8 Responses to What’s Hot in the Classroom? January Edition

  1. All of these books look incredible and they would fit well in my classroom library as well….especially A Tale Dark and Grimm. Haddix is loved by my students as well. It’s very cool that she is coming to visit your school. I can’t wait to hear details. I loved the Found series! Also, I love your classroom library. It looks great!

    • Jen says:

      Yes! I absolutely think that all of these books will translate well into an 8th grade library.

      I really like Haddix’s Shadow Children series! We are excited about her visit as well. I saw her speak last year at the state Power of the Pen competition and was really impressed. She knows how to speak and relate to young people. :)

  2. Beverly says:

    Ok, I’m going to have to appropriate this for my school library blog. It makes my day when a student comes up to me outside the library and wants to talk books. I just recently bought for myself The Grimm Tales. I loved Running Out of Time.

    Beverly aka Booklady

    • Jen says:

      Thanks Beverly! I love when students talk to me about books as well. Building book excitement and talking about reading is one of my favorite parts of the job. I remember reading Running Out of Time when it first came out; I used to have the original hard cover but it disappeared somewhere along the way. :/ I am looking forward to see what you think of A Tale Dark and Grimm; my students think it is wonderful. Thanks again for stopping by. :)

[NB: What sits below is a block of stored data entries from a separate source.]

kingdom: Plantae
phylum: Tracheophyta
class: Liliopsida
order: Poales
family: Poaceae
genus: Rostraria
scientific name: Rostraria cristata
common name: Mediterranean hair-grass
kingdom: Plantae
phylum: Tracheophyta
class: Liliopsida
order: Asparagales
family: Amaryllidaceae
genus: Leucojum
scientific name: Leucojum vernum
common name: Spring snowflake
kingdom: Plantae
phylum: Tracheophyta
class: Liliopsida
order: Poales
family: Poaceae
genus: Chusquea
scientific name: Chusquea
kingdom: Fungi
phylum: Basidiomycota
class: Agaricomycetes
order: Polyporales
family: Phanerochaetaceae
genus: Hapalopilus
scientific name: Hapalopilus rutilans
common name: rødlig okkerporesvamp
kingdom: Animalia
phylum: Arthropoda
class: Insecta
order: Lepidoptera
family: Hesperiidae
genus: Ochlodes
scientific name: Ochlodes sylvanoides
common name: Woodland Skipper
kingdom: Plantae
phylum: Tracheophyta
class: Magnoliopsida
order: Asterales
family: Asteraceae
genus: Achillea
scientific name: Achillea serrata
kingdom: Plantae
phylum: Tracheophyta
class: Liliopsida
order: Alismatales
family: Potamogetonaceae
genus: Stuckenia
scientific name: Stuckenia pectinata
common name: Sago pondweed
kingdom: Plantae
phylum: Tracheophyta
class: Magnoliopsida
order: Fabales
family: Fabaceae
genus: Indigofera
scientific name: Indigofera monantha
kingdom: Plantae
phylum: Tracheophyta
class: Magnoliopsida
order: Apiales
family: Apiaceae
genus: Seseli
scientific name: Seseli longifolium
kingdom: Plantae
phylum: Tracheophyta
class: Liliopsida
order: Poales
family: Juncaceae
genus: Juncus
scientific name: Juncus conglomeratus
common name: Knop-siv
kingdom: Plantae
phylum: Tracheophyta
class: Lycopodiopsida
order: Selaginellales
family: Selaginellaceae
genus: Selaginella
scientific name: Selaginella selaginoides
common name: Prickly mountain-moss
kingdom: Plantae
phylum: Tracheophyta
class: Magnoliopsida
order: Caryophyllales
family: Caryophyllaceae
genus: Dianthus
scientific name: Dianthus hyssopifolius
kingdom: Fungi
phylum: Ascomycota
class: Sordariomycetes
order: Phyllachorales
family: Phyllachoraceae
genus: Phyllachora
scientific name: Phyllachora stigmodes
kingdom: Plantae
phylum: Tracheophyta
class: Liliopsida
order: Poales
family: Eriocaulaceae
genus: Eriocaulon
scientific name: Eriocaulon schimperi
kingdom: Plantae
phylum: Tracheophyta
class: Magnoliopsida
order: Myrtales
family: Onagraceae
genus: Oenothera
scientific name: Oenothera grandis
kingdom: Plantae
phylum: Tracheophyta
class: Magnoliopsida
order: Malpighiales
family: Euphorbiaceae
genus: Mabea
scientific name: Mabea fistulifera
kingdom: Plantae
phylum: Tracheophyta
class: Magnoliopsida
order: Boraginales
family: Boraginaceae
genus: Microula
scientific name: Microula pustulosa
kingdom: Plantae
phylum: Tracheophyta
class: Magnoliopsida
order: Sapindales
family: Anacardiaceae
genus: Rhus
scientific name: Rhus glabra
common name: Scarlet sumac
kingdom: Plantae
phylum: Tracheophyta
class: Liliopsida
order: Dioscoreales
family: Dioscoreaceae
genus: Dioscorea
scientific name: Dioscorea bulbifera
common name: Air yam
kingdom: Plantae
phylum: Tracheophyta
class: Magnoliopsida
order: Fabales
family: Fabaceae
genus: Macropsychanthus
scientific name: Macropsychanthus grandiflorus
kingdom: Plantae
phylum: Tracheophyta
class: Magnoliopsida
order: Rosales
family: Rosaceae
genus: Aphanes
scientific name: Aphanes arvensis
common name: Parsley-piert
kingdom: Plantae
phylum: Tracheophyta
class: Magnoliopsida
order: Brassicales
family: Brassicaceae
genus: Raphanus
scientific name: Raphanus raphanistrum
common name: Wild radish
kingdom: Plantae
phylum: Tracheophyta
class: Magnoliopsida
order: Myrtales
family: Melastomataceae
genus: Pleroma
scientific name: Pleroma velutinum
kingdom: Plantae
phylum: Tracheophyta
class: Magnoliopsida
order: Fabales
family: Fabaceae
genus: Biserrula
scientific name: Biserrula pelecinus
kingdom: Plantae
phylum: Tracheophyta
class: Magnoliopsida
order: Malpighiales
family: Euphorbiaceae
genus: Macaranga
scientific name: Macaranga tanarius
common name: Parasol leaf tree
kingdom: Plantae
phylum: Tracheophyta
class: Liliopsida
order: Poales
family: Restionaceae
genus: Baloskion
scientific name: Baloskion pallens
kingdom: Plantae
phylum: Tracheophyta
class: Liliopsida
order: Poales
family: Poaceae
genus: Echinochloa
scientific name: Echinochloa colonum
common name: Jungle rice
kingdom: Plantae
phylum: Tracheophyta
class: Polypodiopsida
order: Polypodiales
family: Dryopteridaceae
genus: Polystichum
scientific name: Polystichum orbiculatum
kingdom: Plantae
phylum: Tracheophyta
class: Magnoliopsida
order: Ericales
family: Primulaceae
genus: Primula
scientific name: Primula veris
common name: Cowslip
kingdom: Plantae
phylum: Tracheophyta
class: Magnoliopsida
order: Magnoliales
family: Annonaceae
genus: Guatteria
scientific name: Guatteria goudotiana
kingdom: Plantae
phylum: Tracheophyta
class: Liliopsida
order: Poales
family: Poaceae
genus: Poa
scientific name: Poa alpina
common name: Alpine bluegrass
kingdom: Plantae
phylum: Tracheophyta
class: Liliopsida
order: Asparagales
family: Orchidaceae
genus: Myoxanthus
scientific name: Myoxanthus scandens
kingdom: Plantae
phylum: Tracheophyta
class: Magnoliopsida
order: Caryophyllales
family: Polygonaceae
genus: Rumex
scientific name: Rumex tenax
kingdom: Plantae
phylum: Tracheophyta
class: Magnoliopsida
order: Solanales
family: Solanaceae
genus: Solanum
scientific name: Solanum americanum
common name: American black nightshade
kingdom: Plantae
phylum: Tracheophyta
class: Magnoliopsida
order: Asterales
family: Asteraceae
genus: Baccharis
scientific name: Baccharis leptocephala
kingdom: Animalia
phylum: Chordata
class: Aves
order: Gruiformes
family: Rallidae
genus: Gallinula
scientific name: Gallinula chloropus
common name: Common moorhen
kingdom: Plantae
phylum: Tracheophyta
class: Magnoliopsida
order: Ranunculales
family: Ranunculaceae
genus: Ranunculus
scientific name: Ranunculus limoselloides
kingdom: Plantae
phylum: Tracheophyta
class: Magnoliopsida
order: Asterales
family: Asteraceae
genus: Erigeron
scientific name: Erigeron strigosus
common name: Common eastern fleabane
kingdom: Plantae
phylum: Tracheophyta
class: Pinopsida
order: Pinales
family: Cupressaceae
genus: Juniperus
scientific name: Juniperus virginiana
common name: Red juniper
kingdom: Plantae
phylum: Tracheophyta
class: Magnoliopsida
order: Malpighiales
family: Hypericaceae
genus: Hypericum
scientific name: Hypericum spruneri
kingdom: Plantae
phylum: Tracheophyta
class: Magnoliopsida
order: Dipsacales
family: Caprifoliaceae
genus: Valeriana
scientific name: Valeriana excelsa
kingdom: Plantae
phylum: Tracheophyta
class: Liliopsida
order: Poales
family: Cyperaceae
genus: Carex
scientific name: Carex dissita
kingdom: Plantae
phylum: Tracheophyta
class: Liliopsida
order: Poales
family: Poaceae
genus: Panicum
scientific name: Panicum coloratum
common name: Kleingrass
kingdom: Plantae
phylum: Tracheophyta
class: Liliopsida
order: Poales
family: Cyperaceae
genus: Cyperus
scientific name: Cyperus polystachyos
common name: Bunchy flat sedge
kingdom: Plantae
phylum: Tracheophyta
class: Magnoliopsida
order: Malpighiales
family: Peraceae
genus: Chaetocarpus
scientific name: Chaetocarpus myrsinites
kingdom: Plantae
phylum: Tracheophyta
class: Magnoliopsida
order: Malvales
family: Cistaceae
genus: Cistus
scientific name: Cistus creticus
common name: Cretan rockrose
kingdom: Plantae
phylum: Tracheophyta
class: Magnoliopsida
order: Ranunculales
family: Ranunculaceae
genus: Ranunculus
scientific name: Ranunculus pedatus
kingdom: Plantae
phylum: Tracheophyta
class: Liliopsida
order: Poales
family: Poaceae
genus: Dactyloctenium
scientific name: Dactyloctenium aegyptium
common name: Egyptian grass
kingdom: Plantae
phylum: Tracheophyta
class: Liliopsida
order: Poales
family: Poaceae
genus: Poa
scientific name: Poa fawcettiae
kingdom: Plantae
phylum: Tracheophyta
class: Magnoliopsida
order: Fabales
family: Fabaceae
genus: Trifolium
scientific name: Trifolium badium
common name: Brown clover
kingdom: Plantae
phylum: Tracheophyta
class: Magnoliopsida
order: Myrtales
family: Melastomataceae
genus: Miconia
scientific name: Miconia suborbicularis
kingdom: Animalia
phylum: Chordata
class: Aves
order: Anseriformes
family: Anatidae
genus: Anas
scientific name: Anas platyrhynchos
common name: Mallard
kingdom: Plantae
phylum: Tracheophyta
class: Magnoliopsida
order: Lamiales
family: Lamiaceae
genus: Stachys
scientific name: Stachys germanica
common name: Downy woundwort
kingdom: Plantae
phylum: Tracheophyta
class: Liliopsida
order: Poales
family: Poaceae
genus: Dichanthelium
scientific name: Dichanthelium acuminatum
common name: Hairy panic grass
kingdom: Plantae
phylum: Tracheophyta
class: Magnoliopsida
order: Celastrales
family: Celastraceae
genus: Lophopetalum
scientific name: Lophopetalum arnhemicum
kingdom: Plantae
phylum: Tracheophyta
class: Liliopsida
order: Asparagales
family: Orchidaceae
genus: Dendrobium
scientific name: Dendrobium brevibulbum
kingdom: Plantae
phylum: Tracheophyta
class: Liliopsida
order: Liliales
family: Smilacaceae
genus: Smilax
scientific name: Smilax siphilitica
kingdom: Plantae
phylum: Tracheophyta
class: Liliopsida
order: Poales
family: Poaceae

  3. I’m sooooooo glad to find your blog! You cover books I love and want to see covered more :)

    • Jen says:

      Thanks so much for stopping by Jill! I am a huge fan of your blog and your book reviews! :) I will soon be writing reviews of some of the books that I mentioned today so be sure to stop back. :)

  4. Julie says:

    I really like your blog! It is great…On another note, I was always told that during silent reading time, all the time should be used for conferencing since it is great to model reading for kids, but it is extremely important to constantly be conferencing with students. What do you think about that? Keep reading and writing!

    • Jen says:

      Thanks for stopping by. I am glad you like the blog. I do think that conferencing with students is essential and do a lot of it! However, I also think that modeling a reader’s life is also essential. I try to find a balance. Typically, I would say I spend about 70 percent of the time with either formal or informal conferencing, helping match students up to appropriate books, etc. and about 30 percent modeling my own reading. Conferencing can be done outside of the silent reading time; I often find myself having informal conferences with kids in the halls, between classes, at lunch, etc. Utilizing those pockets of time is essential for me. Luckily, I work closely with our literacy teacher, and we share conferencing duties! Great question. I would be interested to hear your own opinion.